Etika parlementarian menuntut pengutamaan demokrasi di atas kepentingan politik partai. Karena itu seorang anggota parlemen harus memperlihatkan wajah parlementariannya mendahului wajah partainya. Di sini kita harus tafsirkan paham loyal opposition itu sebagai pertanggungjawaban profesi seorang anggota parlemen kepada prinsip-prinsip demokrasi dan konstitusi, dan bukan sekedar sebagai aktivitas berbeda pendapat berdasarkan kepentingan politik sempit dan jangka pendek. Transformasi peran semacam itu adalah suatu revolusi mental yang sangat membutuhkan kematangan dan keyakinan diri yang kuat. Dari sudut pandang ini, pelembagaan politik oposisi haruslah pertama-tama berarti proses internalisasi nilai-nilai parlementarian ke dalam kultur politik partai untuk mematangkan wawasan setiap calon anggota parlemen.
Tetapi lagi-lagi dari sudut pandang falibilisme, haruslah diingat bahwa politik oposisi tidaklah memutlakkan suatu pandangan alternatif yang diperjuangkannya, melainkan terutama mengemukakan defisit legitimasi dari the existing power. Etika parlementarian menentang pemutlakan tafsir konstitusi yang akan mengikat generasi berikutnya. Landasan filosofi dari pandangan ini masih dapat dilacak pada proposisi politik David Hume yang menentang diikatnya masa depan oleh kontrak sosial masa kini (the prohibition against binding the future). Pandangan yang sama dianut oleh Thomas Jefferson di dalam (Declaration of Independence : It is the right of the people to alter or abolish” any “form of government” which has become “destructive” to life, liberty and pursuit of happiness (Holmes 1995:138).
Persaingan politik di dalam konteks politik parlementarian adalah perkelahian visi dalam rangka memperoleh solusi yang paling baik bagi kelangsungan demokrasi. Oleh karena itu, politik oposisi tidak boleh diselenggarakan berdasarkan suatu paham “hidup mati” suatu kepentingan atau golongan. Prinsip yang mendasari persaingan visi haruslah tetap pada penghormatan atas pluralisme nilai. Etika parlementarian juga sangat bertumpu pada asas pluralisme nilai, justeru karena ia hendak menghindari suatu klaim monopolistik dari mayoritas.
Tadi telah dikemukakan fungsi parlemen sebagai tempat pemeliharaan konstitusionalisme. Sekarang harus ditambahkan bahwa dalam masyarakat yang semakin partisipatif, peran parlemen sebagai pembuat undang-undang sudah sangat terbantu oleh aktivitas sejenis yang justeru dilakukan oleh institusi-institusi non parlemen. Banyak rancangan undang-undang yang telah disiapkan oleh kelompok-kelompok kepentingan di dalam masyarakat, sehingga tugas parlemen menjadi semakin teknis saja. Ini adalah perkembangan penting yang akan semakin mengarahkan etika parlementarian kepada keutamaan pertanggungjawaban publik, mendahului pertanggungjawabannya kepada partai.

RINCIAN LATIHAN:
Sambunglah teks tentang etika parlementarian di atas, dimulai tepat setelah kalimat terakhirnya. Entri berikut merupakan bahan tersendiri yang terpisah dari teks tentang etika parlementarian.

CUPLIKAN DATA:
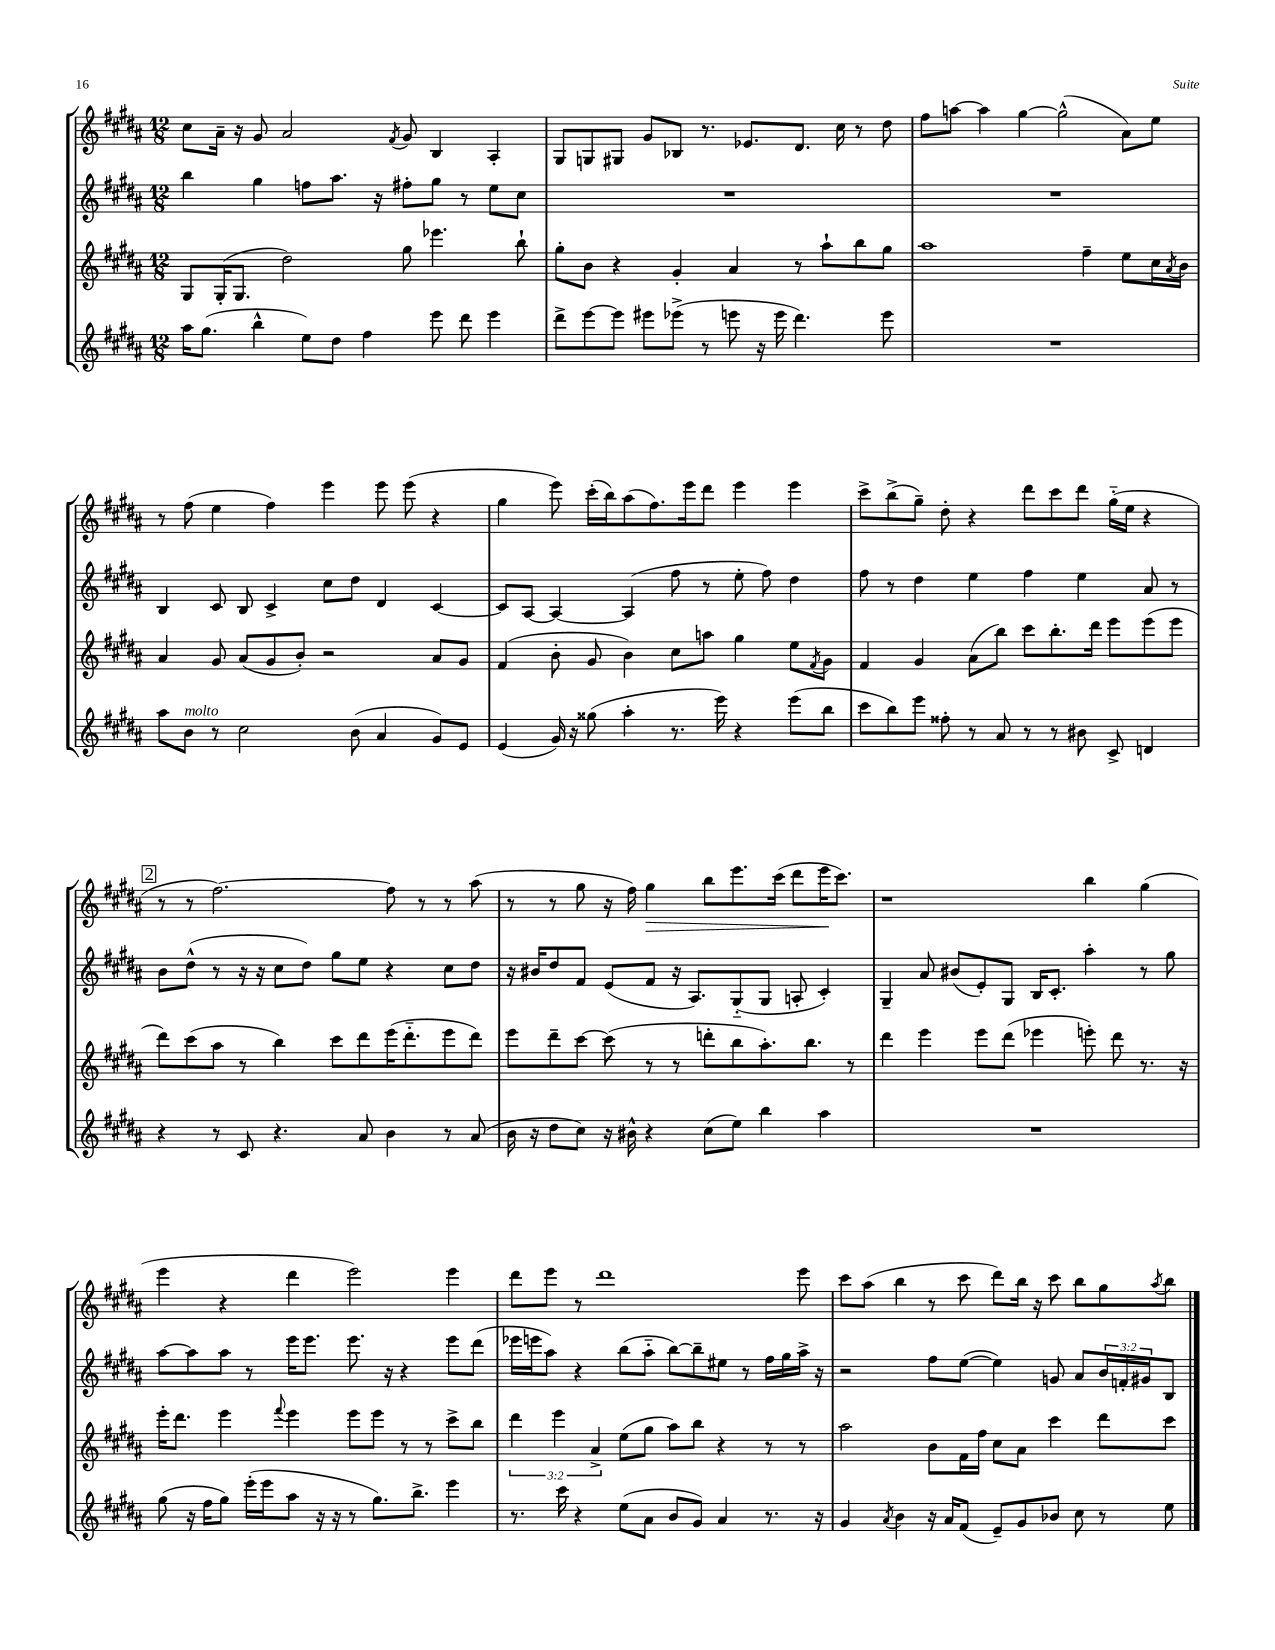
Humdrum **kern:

**kern	**kern	**kern	**kern	**dynam
*part4	*part3	*part2	*part1	*part1
*staff4	*staff3	*staff2	*staff1	*staff1
*clefG2	*clefG2	*clefG2	*clefG2	*
*k[f#c#g#d#a#]	*k[f#c#g#d#a#]	*k[f#c#g#d#a#]	*k[f#c#g#d#a#]	*
*M12/8	*M12/8	*M12/8	*M12/8	*
=7	=7	=7	=7	=7
16aa#\KL	8G#/L	4bb\	8cc#\L	.
(8.gg#\J	.	.	.	.
.	(16G#'/K	.	16a#~\Jk	.
.	8.G#/J	.	16r	.
4bb^^\	.	4gg#\	8g#/	.
.	2dd#\)	.	2a#/	.
8ee\L)	.	8ffn\L	.	.
8dd#\J	.	8.aa#\J	.	.
4ff#\	.	.	.	.
.	.	16r	.	.
.	.	.	8qf#/	.
.	8gg#\	8ff#X'\L	8g#/	.
8eee\	4.eee-X\	8gg#\J	4B/	.
8ddd#\	.	8r	.	.
4eee\	.	8ee\L	4A#'/	.
.	8bb`\	8cc#\J	.	.
=8	=8	=8	=8	=8
8ddd#^\L	8gg#'\L	1.r	8G#/L	.
[8eee\	8b\J	.	8Gn/	.
8eee\J]	4r	.	8G#X/J	.
8eee#X\L	.	.	8g#/L	.
(8eee-X^\J	4g#'/	.	8B-X/J	.
8r	.	.	8.r	.
8eeen\	4a#/	.	.	.
.	.	.	8.e-X/L	.
16r	.	.	.	.
16eee\	.	.	.	.
4.ddd#\)	8r	.	8.d#/J	.
.	8aa#`\L	.	.	.
.	.	.	16cc#\	.
.	8bb\	.	8r	.
8eee\	8gg#\J	.	8dd#\	.
=9	=9	=9	=9	=9
1.r	1aa#	1.r	8ff#\L	.
.	.	.	[8aan\J	.
.	.	.	4aa\]	.
.	.	.	[4gg#\	.
.	.	.	(2gg#^^\]	.
.	4ff#~\	.	.	.
.	8ee\L	.	8a#\L)	.
.	16cc#\L	.	8ee\J	.
.	8qa#/	.	.	.
.	16b\JJ	.	.	.
!!LO:LB:g=z
=10	=10	=10	=10	=10
8aa#\L	4a#/	4B/	8r	.
!LO:TX:a:i:t=molto	!	!	!	!
8b\J	.	.	(8ff#\	.
8r	8g#/	8c#/	4ee\	.
2cc#\	(8a#/L	8B/	.	.
.	8g#/	4c#^/	4ff#\)	.
.	8b'/J)	.	.	.
.	2r	8cc#\L	4eee\	.
(8b\	.	8dd#\J	.	.
4a#/	.	4d#/	8eee\	.
.	.	.	(8eee\	.
8g#/L)	8a#/L	[4c#/	4r	.
8e/J	8g#/J	.	.	.
=11	=11	=11	=11	=11
(4e/	(4f#/	8c#/L]	4gg#\	.
.	.	[8A#/J	.	.
16g#/)	8b'\	4A#/_	8eee\)	.
16r	.	.	.	.
(8gg##X\	8g#/	.	(16ccc#'\LL	.
.	.	.	16bb\J)	.
4aa#'\	4b\)	(4A#/]	(8aa#\	.
.	.	.	8.ff#\)	.
8.r	8cc#\L	8ff#\	.	.
.	.	.	16eee\k	.
.	8aan\J	8r	8ddd#\J	.
16eee\)	.	.	.	.
4r	4gg#\	8ee'\	4eee\	.
.	.	8ff#\)	.	.
(8eee\L	8ee\L	4dd#\	4eee\	.
.	8qf#/	.	.	.
8bb\J	8g#\J	.	.	.
=12	=12	=12	=12	=12
8ccc#\L	4f#/	8ff#\	8ccc#^\L	.
8bb\)	.	8r	(8bb^\	.
8eee\J	4g#/	4dd#\	8gg#~\J)	.
8ff##X'\	.	.	8dd#'\	.
8r	(8a#\L	4ee\	4r	.
8a#/	8bb\J)	.	.	.
8r	8ccc#\L	4ff#\	8ddd#\L	.
8r	8.bb'\	.	8ccc#\	.
8b#X\	.	4ee\	8ddd#\J	.
.	16ddd#\Jk	.	.	.
8c#^/	8eee\L	.	(16gg#\LL	.
.	.	.	16ee\JJ	.
4dn/	(8eee\	8a#/	4r	.
.	8eee\J	8r	.	.
!!LO:LB:g=z
!!LO:REH:place=s1:t=2
=13	=13	=13	=13	=13
4r	8ddd#\L)	8b\L	8r	.
.	(8ccc#\	(8dd#^^\J	8r	.
8r	8aa#\J	8r	[2.ff#\)	.
8c#/	8r	16r	.	.
.	.	16r	.	.
4.r	4bb\)	8cc#\L	.	.
.	.	8dd#\J)	.	.
.	8ccc#\L	8gg#\L	.	.
8a#/	8ddd#\	8ee\J	.	.
4b\	(16eee\K	4r	8ff#\]	.
.	8.ddd#\	.	.	.
.	.	.	8r	.
8r	8eee\	8cc#\L	8r	.
(8a#/	8ddd#\J)	8dd#\J	(8aa#\	.
=14	=14	=14	=14	=14
16b\	8eee\L	16r	8r	.
16r	.	16b#X/KL	.	.
8dd#\L	8ddd#~\	8dd#/	8r	.
8cc#\J)	[8ccc#\J	8f#/J	8gg#\	.
16r	(8ccc#\]	(8e/L	16r	.
16b#X^^\	.	.	16ff#\)	.
!	!	!	!	!LO:HP:b
4r	8r	8f#/J	4gg#\	>
.	8r	16r	.	.
.	.	8.A#/L)	.	.
(8cc#\L	8dddn'\L	.	8bb\L	.
8ee\J)	8bb\	(8G#/	8.eee\	.
4bb\	8.aa#'\)	8G#/J	.	.
.	.	.	(16ccc#\Jk	.
.	.	8An'/	8ddd#\L	.
.	8.bb\J	.	.	.
4aa#\	.	4c#'/)	16eee\K	.
.	.	.	8.ccc#\J)	]
.	8r	.	.	.
=15	=15	=15	=15	=15
1.r	4ddd#\	4G#~/	1r	.
.	4eee\	8a#/	.	.
.	.	(8b#X/L	.	.
.	8eee\L	8e'/)	.	.
.	(8ddd#\J	8G#/J	.	.
.	4eee-X\	16B/KL	.	.
.	.	8.c#'/J	.	.
.	8eeen'\)	4aa#'\	4bb\	.
.	8ddd#\	.	.	.
.	8.r	8r	(4gg#\	.
.	.	8gg#\	.	.
.	16r	.	.	.
!!LO:LB:g=z
=16	=16	=16	=16	=16
(8gg#\	16eee'\KL	[8aa#\L	4eee\	.
.	8.ddd#\J	.	.	.
16r	.	8aa#\]	.	.
16ff#\KL	.	.	.	.
8gg#\J)	4eee\	8aa#\J	4r	.
(16eee'\LL	.	8r	.	.
16eee\J	.	.	.	.
.	8qqfff#/	.	.	.
8aa#\J	4eee\	16eee\KL	4ddd#\	.
.	.	8.eee\J	.	.
16r	.	.	.	.
16r	.	.	.	.
8r	8eee\L	8.eee\	2eee\)	.
8.gg#\L)	8eee\J	.	.	.
.	.	16r	.	.
.	8r	4r	.	.
8.bb^\J	.	.	.	.
.	8r	.	.	.
4eee\	8ccc#^\L	8eee\L	4eee\	.
.	8bb\J	(8ddd#\J	.	.
=17	=17	=17	=17	=17
8.r	6ddd#\	16eee-X\LL	8ddd#\L	.
.	.	16eeen\J	.	.
.	.	8aa#\J)	8eee\J	.
.	6eee\	.	.	.
16ccc#\	.	.	.	.
4r	.	4r	8r	.
.	6a#^/	.	.	.
.	.	.	1ddd#	.
(8ee\L	(8ee\L	(8bb\L	.	.
8a#\J	8gg#\J	8aa#\J	.	.
8b/L	8aa#\L)	[8bb\L)	.	.
8g#/J)	8bb\J	8bb~\]	.	.
4a#/	4r	8ee#X\J	.	.
.	.	8r	.	.
8.r	8r	16ff#\LL	.	.
.	.	16gg#\	.	.
.	8r	16aa#^\JJ	8eee\	.
16r	.	16r	.	.
=18	=18	=18	=18	=18
4g#/	2aa#\	2r	8ccc#\L	.
.	.	.	(8aa#\J	.
8qa#/	.	.	.	.
4b\	.	.	4bb\	.
16r	8b\L	8ff#\L	8r	.
16a#/KL	.	.	.	.
(8f#/J	16f#\L	([8ee\J	8ccc#\	.
.	16ff#\JJ	.	.	.
8e~/L)	8cc#\L	4ee\])	8ddd#\L)	.
8g#/	8a#\J	.	16bb\Jk	.
.	.	.	16r	.
8b-X/J	4ccc#\	8gn/	8ccc#\	.
8cc#\	.	8a#/L	8bb\L	.
8r	8ddd#\L	24b/L	8gg#\	.
.	.	24fn'/	.	.
.	.	24g#X/J	.	.
.	.	.	8qaa#/	.
8ee\	8ccc#\J	8B/J	8bb\J	.
==	==	==	==	==
*-	*-	*-	*-	*-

HASIL:
4 Penutup
Konsolidasi demokrasi adalah proyek transisi yang amat menentukan masa depan demokrasi suatu bangsa. Dalam priode itu, politik oposisi menjalankan peran historis yang amat penting, yaitu menjaga proyek transisi itu dari incaran rezim lama, dan mencegahnya dari kepentingan politik sempit rezim baru.
Masa transisi yang kita alami di sini, sangat diwarnai oleh dua kondisi itu. Transitional justice menjadi sulit diterapkan karena bercampurnya unsur-unsur politik lama di dalam pemerintahan transisi. Pada saat yang sama, pemerintahan transisi masih harus mencari legitimasi dari sumber-sumber politik primordial, karena promosi politik yang rasional sangat kurang dilakukan pada waktu yang lalu. Parlemen juga masih sangat diwarnai oleh kultur politik partai, yang tentu saja lebih mementingkan kursi politik, dari pada nilai demokrasi. Inilah hambatan-hambatan struktural yang segera harus diakhiri bila kita menghendaki suatu sistem politik yang rasional, plural dan terbuka di masa depan.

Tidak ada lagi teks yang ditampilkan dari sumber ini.